In getting a string of CFWLA (Center for Faith + Work Los Angeles) activities lined up for the year I’ve found myself recently buried in a long string of emails, phone calls, lists of details to follow up on, and scheduling coordination. On any given day I might finish a few of these or spend several hours doing tedious editing on a section of curriculum for one of our programs. The sense of God’s favor and concern over the “administrivia” of my daily grind so easily escapes me even as the main theme of CFWLA is the restoration of all of our work for God’s glory and purposes. A book I read over the holiday had a chapter that caught my eye and was a welcome return to the goodness of even our daily tasks of minutiae.
The Sacred Ordinary
Tish Harrison Warren’s recent The Liturgy of the Ordinary does a wonderful job capturing how the regular rhythms of our lives are rich with opportunity to experience God’s presence. Related to the more mundane chores of our vocational tasking she writes,
At times, this big vision of the missio Dei [mission of God] can make its way, very obviously, into our mission and purpose statement, our life goals and vision, but it can easily get lost in the daily grind. For me, being a “blessed and sent” one on God’s mission seems distant and inscrutable in the annoying task of email.1
I remember my life of management in aerospace, facing dozens of new email each day and if I went on vacation and resisted staying connected to the office, sometimes hundreds would be waiting for my arrival. I could feel the dread of return build towards the close of these times away from work. But I knew this was not the whole truth of these tasks as Warren continues,
Yet each message in my inbox, in some way, touches on my vocation, or rather, vocations. Each email has to do with my professional, family, and civic life.
We know as believers that instinctively, every act should be integral to serving and loving God or Scripture quickly loses its coherency.
And whatever you do, in word or deed, do everything in the name of the Lord Jesus, giving thanks to God the Father through him… Whatever you do, work heartily, as for the Lord and not for men. – Col 3:17, 23
But how do we begin to see the perfunctory details of our lives as significant with a kingdom vision? Warren recounted a friend’s reply regarding his work.
He’s doing good work and making an impact through his career. But when you ask him what he does for a living, he answers, “If you ask my kids, they’d tell you that I check emails and go to meetings.” This kingdom vision— our identity as those blessed and sent— must work itself out in the small routines of our daily work and vocation, as we go to meetings, check our email, make our children dinner, or mow the lawn.
It appears that God cares about what I often refuse to care about in my small and seemingly insignificant but faithful efforts. Martin Luther, the Reformation giant, once said that “God himself will milk the cows through him whose vocation it is.” Warren reflects,
But could God himself check email through me? Could he balance the family budget and fold the laundry through me? Could he fill out bureaucratic work forms through me? Does he care about any of this?
Connecting the Dots
She answers her and my question in realizing that what makes us and our work holy is not the abstract concept of some distant impact or significance we assign it but rather the intimate involvement with our Creator in the act of work itself.

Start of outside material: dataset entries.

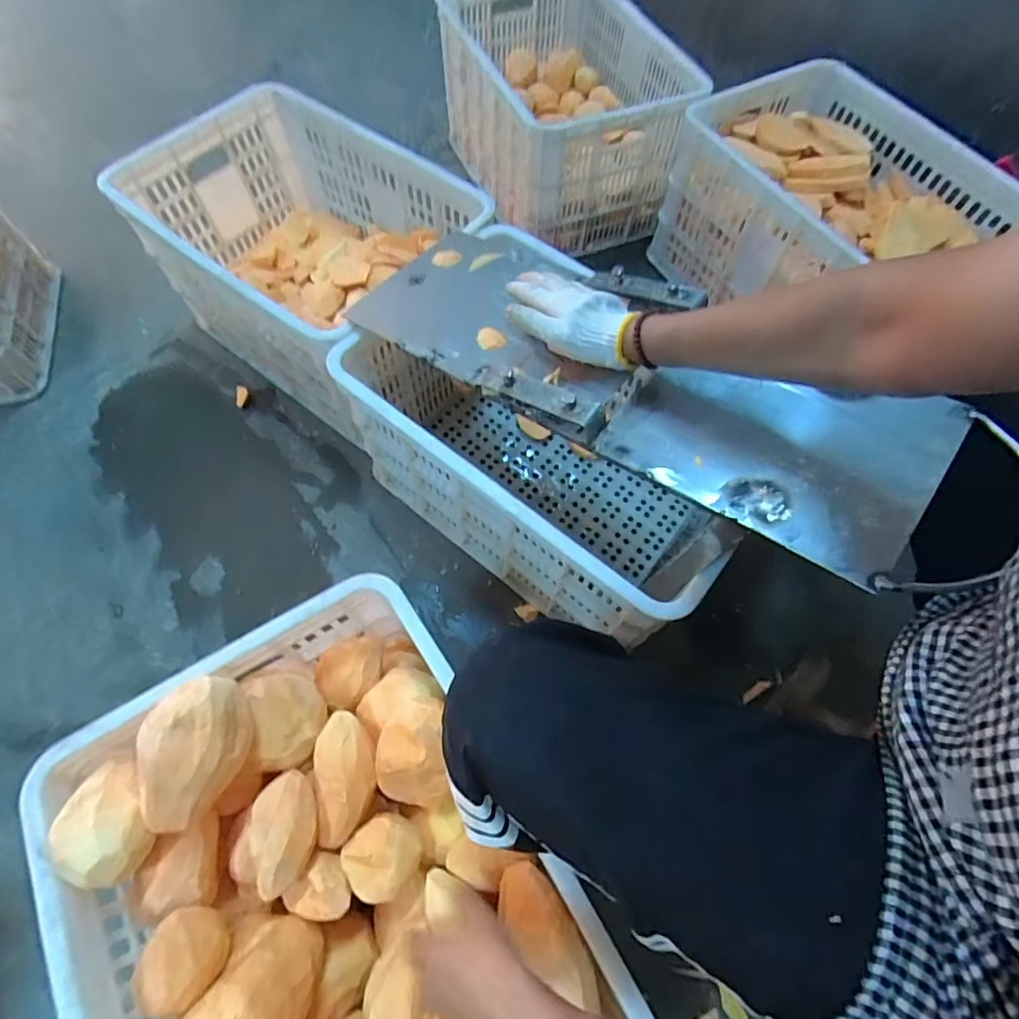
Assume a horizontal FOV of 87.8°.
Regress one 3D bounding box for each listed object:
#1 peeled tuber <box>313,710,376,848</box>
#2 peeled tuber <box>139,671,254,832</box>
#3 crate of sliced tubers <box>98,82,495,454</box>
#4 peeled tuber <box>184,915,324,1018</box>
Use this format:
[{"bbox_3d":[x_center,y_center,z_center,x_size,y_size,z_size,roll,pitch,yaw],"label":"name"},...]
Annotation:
[{"bbox_3d":[-0.161,0.263,0.524,0.058,0.042,0.118,-5,65,-4],"label":"peeled tuber"},{"bbox_3d":[-0.272,0.207,0.459,0.071,0.058,0.122,-3,65,-3],"label":"peeled tuber"},{"bbox_3d":[-0.310,-0.395,0.901,0.527,0.294,0.356,36,69,14],"label":"crate of sliced tubers"},{"bbox_3d":[-0.217,0.414,0.438,0.114,0.072,0.077,-40,72,-18],"label":"peeled tuber"}]

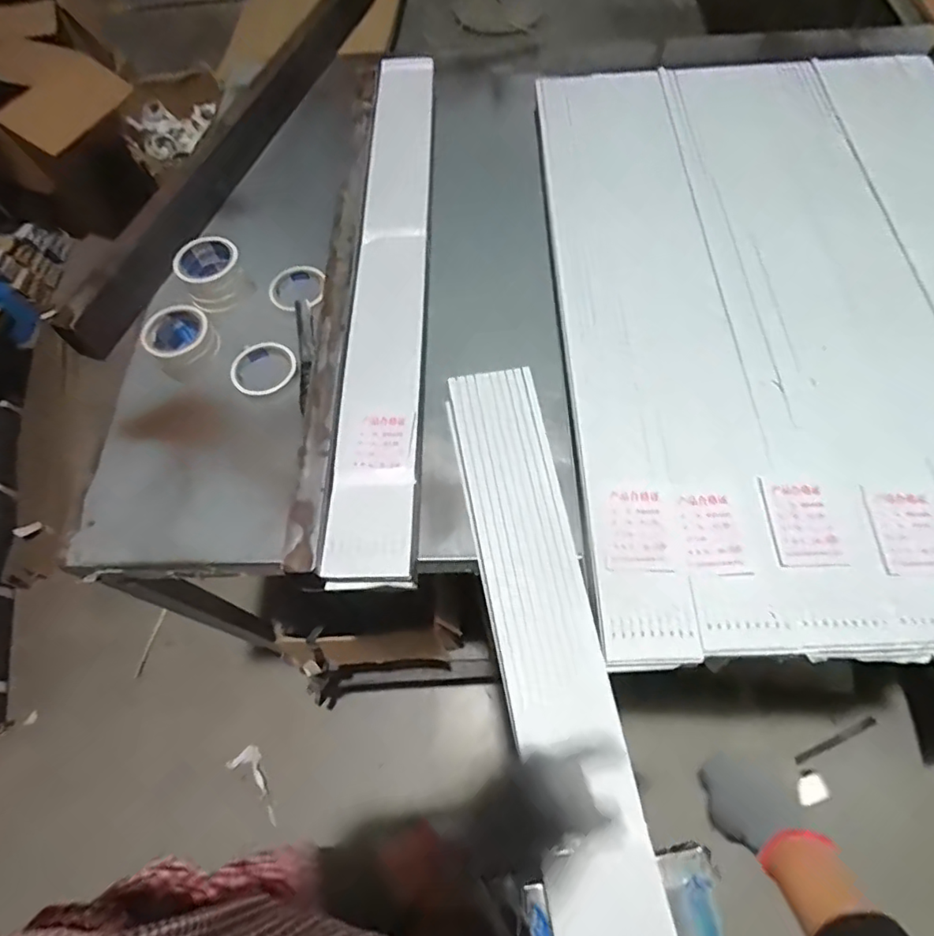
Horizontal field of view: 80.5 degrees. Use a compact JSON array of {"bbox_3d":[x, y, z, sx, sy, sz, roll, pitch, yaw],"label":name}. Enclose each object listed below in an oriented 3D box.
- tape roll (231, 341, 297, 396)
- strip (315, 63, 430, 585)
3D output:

My identity as one who is “blessed and sent” must be embraced and enfleshed, even in these hours of email as I seek to form better habits of responsibility and discipline. These are the small tasks in which we live out God’s blessing and into which we are sent; we are blessed and sent into the real ways that we spend our hours.
We must resist the temptation to make certain types of work or career paths more noble or holy as this pushes God away from our present moment.

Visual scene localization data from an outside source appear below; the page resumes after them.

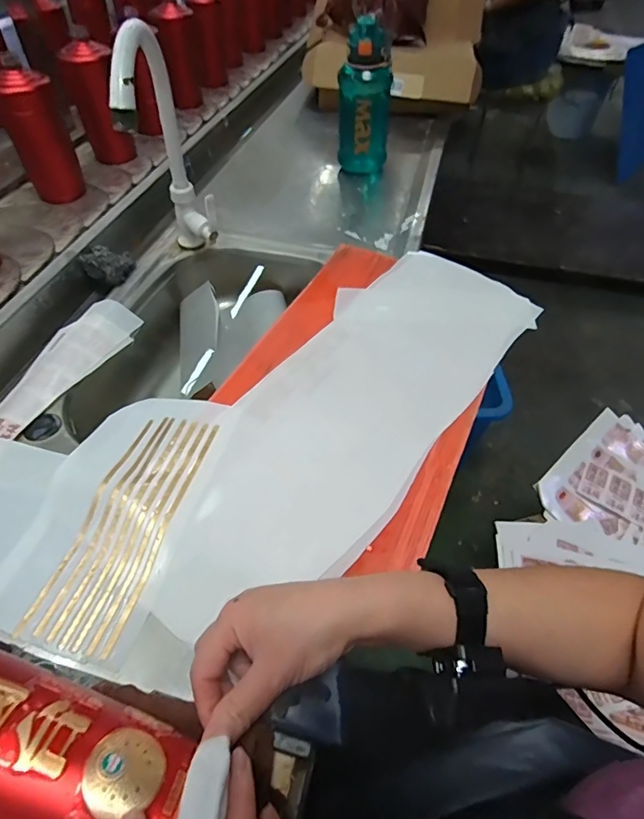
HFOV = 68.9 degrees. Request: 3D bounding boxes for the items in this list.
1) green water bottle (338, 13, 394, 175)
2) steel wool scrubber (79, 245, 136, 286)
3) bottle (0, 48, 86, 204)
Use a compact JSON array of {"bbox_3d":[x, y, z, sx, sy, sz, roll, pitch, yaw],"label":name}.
[{"bbox_3d":[0.079,-0.560,0.856,0.073,0.231,0.073,-32,60,-25],"label":"green water bottle"},{"bbox_3d":[-0.309,-0.216,0.689,0.058,0.033,0.059,1,53,-1],"label":"steel wool scrubber"},{"bbox_3d":[-0.439,-0.428,0.731,0.084,0.175,0.069,-20,55,-18],"label":"bottle"}]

This new year, let’s invite our Lord into the small things and remember his promise to those who invest care in the small stuff of life.
“Well done, good and faithful servant. You have been faithful over a little; I will set you over much. Enter into the joy of your master.” (Matt. 25:21)
1 Warren, Tish Harrison. Liturgy of the Ordinary: Sacred Practices in Everyday Life (pp. 92-93). InterVarsity Press. Kindle Edition.